Le jury relève la cohérence entre implantation, parti architectural et expression du nouveau bâtiment, qui reflète un grand soin dans le développement du projet.
3e prix: «Claudius»
Qualités urbanistiques et architecturales
Le projet Claudius propose la réalisation d’un bâtiment de trois niveaux qui s’exprime par une forme articulée en «S» prenant appui sur la géométrie de la maison de maître et sur la limite Sud du site. Cette morphologie est caractérisée par trois redents qui définissent des façades dont les proportions sont en rapport d’échelle avec le contexte et par une organisation du plan en trois ailes. La volumétrie qui en résulte peut s’interpréter comme le souhait de composer ou du moins d’intégrer des éléments existant du site, particulièrement la maison de maître et un arbre remarquable. Le jury doute toutefois qu’il s’agisse d’une imbrication de trois maisonnettes comme l’affirme l’auteur mais plutôt d’un volume unitaire découpé.
Le gabarit de hauteur du nouveau volume démontre la volonté de rechercher une relation harmonieuse avec celui existant. Le but est de trouver un équilibre entre la masse importante du projet et celle de la maison de maître.
4e prix: «Bourgeon»
Qualités urbanistiques et architecturales
Le projet propose un volume au sud de la maison existante. Connecté à cette dernière par un corps bas vitré, le nouveau volume trouve son autonomie par rapport à la maison existante. Ce corps bas vitré offre une relation de «cohabitation» entre les deux bâtiments. Les auteurs souhaitent ainsi préserver le statut de protagoniste principal à la maison existante.
5e prix: «Les murmures de l’arbre»
Qualités urbanistiques et architecturales
L’auteur du projet reconnait les qualités de la maison des années 50 et apprécie le caractère qu’elle donne à l’ensemble du site.

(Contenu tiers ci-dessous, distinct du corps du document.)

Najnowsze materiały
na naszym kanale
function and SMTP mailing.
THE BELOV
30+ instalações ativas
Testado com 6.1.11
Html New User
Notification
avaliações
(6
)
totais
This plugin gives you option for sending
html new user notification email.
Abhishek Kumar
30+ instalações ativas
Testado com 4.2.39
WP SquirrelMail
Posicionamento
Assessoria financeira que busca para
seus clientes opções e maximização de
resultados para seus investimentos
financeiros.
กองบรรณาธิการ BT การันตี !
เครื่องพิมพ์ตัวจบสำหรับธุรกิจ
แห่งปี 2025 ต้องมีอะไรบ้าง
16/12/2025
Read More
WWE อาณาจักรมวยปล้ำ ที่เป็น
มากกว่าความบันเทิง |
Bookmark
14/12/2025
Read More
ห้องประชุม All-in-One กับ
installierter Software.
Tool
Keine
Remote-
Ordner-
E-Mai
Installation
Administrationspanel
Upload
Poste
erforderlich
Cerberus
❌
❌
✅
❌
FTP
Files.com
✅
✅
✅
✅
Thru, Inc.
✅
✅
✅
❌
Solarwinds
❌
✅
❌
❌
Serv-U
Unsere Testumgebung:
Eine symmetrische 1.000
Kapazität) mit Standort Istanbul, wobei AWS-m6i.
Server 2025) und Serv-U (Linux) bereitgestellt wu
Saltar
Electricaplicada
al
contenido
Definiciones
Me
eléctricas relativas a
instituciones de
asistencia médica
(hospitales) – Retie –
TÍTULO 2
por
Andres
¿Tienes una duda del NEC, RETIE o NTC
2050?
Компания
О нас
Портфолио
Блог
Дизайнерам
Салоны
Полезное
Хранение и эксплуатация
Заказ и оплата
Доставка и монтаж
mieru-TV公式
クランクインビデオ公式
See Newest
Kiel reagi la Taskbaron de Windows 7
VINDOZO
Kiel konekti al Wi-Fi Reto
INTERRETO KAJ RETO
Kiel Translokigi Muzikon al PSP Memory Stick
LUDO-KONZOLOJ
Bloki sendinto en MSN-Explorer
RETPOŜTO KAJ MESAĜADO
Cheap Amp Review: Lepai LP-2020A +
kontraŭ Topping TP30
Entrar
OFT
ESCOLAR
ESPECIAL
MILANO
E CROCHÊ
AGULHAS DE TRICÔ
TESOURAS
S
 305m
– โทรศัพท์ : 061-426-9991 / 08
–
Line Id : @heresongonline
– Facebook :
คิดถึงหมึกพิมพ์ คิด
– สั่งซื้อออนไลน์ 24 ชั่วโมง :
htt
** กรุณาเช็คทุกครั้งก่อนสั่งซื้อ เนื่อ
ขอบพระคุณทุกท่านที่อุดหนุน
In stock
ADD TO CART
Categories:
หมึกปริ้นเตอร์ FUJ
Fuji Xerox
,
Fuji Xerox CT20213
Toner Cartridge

Le projet profite de la forte pente de la parcelle à l’Ouest pour enterrer une partie importante du programme. Cette stratégie permet de ne faire émerger que deux niveaux du nouveau bâtiment aux alentours de la maison existante. Ce parti pris apporte un rapport d’échelle équilibré entre les deux bâtiments qui délimitent ainsi un espace de jardin - terrasse cohérent, ouvert sur le paysage.
La maison de maître, son vieil arbre et le nouveau bâtiment produisent ensemble un lieu de haute qualité pour les habitants tout en valorisant les caractéristiques remarquables du site.

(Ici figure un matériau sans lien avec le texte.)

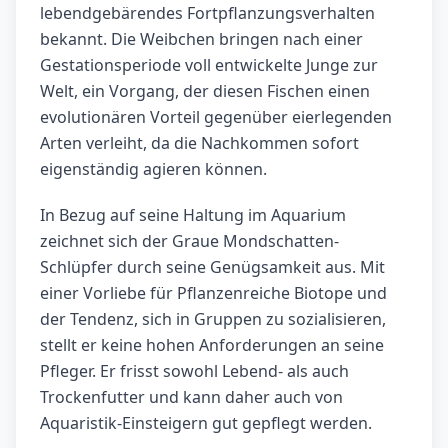
lebendgebärendes Fortpflanzungsverhalten
bekannt. Die Weibchen bringen nach einer
Gestationsperiode voll entwickelte Junge zur
Welt, ein Vorgang, der diesen Fischen einen
evolutionären Vorteil gegenüber eierlegenden
Arten verleiht, da die Nachkommen sofort
eigenständig agieren können.
In Bezug auf seine Haltung im Aquarium
zeichnet sich der Graue Mondschatten-
Schlüpfer durch seine Genügsamkeit aus. Mit
einer Vorliebe für Pflanzenreiche Biotope und
der Tendenz, sich in Gruppen zu sozialisieren,
stellt er keine hohen Anforderungen an seine
Pfleger. Er frisst sowohl Lebend- als auch
Trockenfutter und kann daher auch von
Aquaristik-Einsteigern gut gepflegt werden.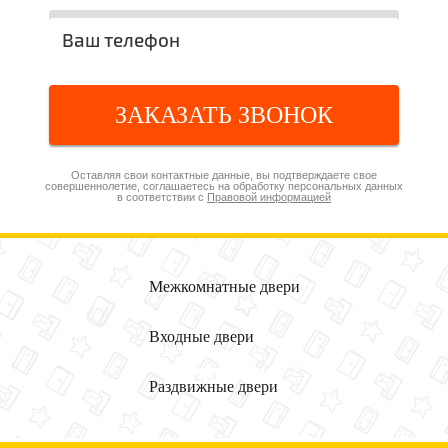
ЗАКАЗАТЬ ЗВОНОК
Оставляя свои контактные данные, вы подтверждаете свое
совершеннолетие, соглашаетесь на обработку персональных данных
в соответствии с
Правовой информацией
Межкомнатные
двери
Входные
двери
Раздвижные
двери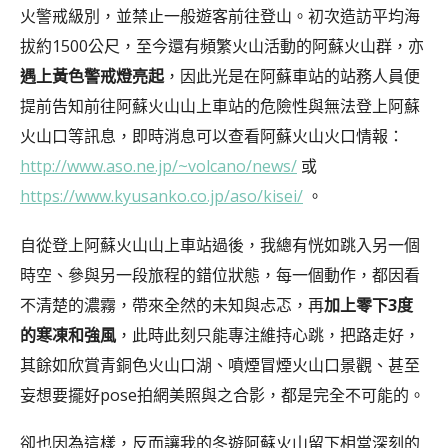
火警戒級別，並禁止一般遊客前往登山。初次造訪平均海
拔約1500公尺，至今還有頻繁火山活動的阿蘇火山群，亦
遇上黃色警戒燈亮起
，因此光是在阿蘇車站的站務人員便
提前告知前往阿蘇火山山上車站的危險性與無法登上阿蘇
火山口等訊息，即時消息可以查看阿蘇火山火口情報：
http://www.aso.ne.jp/~volcano/news/
或
https://www.kyusanko.co.jp/aso/kisei/
。
自從登上阿蘇火山山上車站過後，我總有恍如跳入另一個
時空、參與另一段旅程的錯位狀態，每一個動作，都因看
不清楚的濃霧，帶來全然的未知與忐忑，再
加上零下3度
的寒凍和強風
，此時此刻只能專注維持心跳，把路走好，
其餘如欣賞青銅色火山口湖、噴煙冒煙火山口景觀、甚至
妄想要擺好pose拍網美照與之合影，都是完全不可能的。
卻也因為這樣，反而讓我的冬遊阿蘇火山留下相當深刻的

Si l’implantation et l’articulation des espaces extérieurs sont appréciés, le projet paie très cher le choix d’un bâtiment semi-enterré en terme de qualité spatiale.
En effet, les très longs couloirs des deux niveaux inférieurs ne sont pas acceptables pour ce type de programme.
6e rang/mention: «Une maison dans un parc»
Qualités urbanistiques et architecturales
Le projet d’une maison dans un parc est composé de 3 volumes qui se succèdent en ordre croissant en bout de parcelle.
La volumétrie des différents éléments est harmonieuse et s’intègre bien à la topographie du site ainsi qu’à sa morphologie paysagère formée par le grand cordon boisé.
L’intégration de la maison existante dans ce dispositif est bien gérée. Elle est le premier élément de la série et initie la composition qui se termine par un grand volume contenant le programme d’hébergement qui s’ouvre sur la plaine de l’Orbe.
L’on constate cependant que ce troisième volume comporte 5 étages hors sol ce qui déroge au règlement communal et que l’interprétation de l’article 139 du règlement communal n’est pas appropriée.
Finalement, il est regrettable que le concurrent n’ait pas présenté les façades composées de la relation entre le nouveau et l’ancien au vu de la qualité d’intégration de la villa existante dans la composition volumétrique des bâtiments.